* [OBIETTIVO]:
Trascrivi parola per parola la parte del brano sul bacino del Metauro che comincia con "Edizione elettronica del" e prosegue fino a "spazio che occuperebbe.".

* [BRANO DI TESTO]:
·····

'Il bacino del Metauro', di Raimondo Selli

Raimondo Selli

IL BACINO DEL METAURO
Descrizione geologica - Risorse minerarie - Idrogeologia

Edizione elettronica del volume edito nel 1954

PARTE VI
IDROLOGIA SUPERFICIALE E SOTTERRANEA
CAPITOLO V
DEGRADAZIONE DEI VERSANTI

In appendice alla trattazione idrologica si può accennare anche a questo argomento. È noto però quanto siano vari e complicati i processi che determinano la degradazione dei versanti e che in ultima analisi operano il modellamento morfologico; volerli esaminare a fondo significherebbe fare un'esposizione lunga e di scarsa utilità. Per gli scopi pratici ha invece importanza l'esame concreto dei fenomeni in aree localizzate e volto alla soluzione di particolari problemi, come sistemazione di un bacino montano, di una frana, bonifica idraulica, ecc. Ma questo non è certo possibile qui per l'eccessivo spazio che occuperebbe.

·····

* [ESTRATTO DEI DATI]:
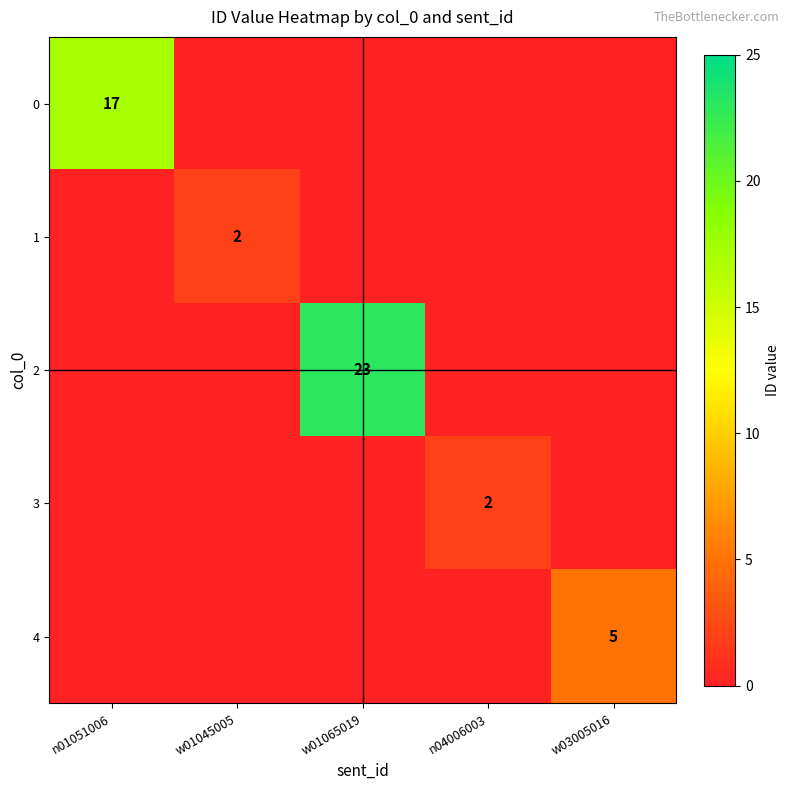

The value of 0 at n01051006 is 7. True or false?

False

·····

* [RISULTATO]:
Edizione elettronica del volume edito nel 1954

PARTE VI
IDROLOGIA SUPERFICIALE E SOTTERRANEA
CAPITOLO V
DEGRADAZIONE DEI VERSANTI

In appendice alla trattazione idrologica si può accennare anche a questo argomento. È noto però quanto siano vari e complicati i processi che determinano la degradazione dei versanti e che in ultima analisi operano il modellamento morfologico; volerli esaminare a fondo significherebbe fare un'esposizione lunga e di scarsa utilità. Per gli scopi pratici ha invece importanza l'esame concreto dei fenomeni in aree localizzate e volto alla soluzione di particolari problemi, come sistemazione di un bacino montano, di una frana, bonifica idraulica, ecc. Ma questo non è certo possibile qui per l'eccessivo spazio che occuperebbe.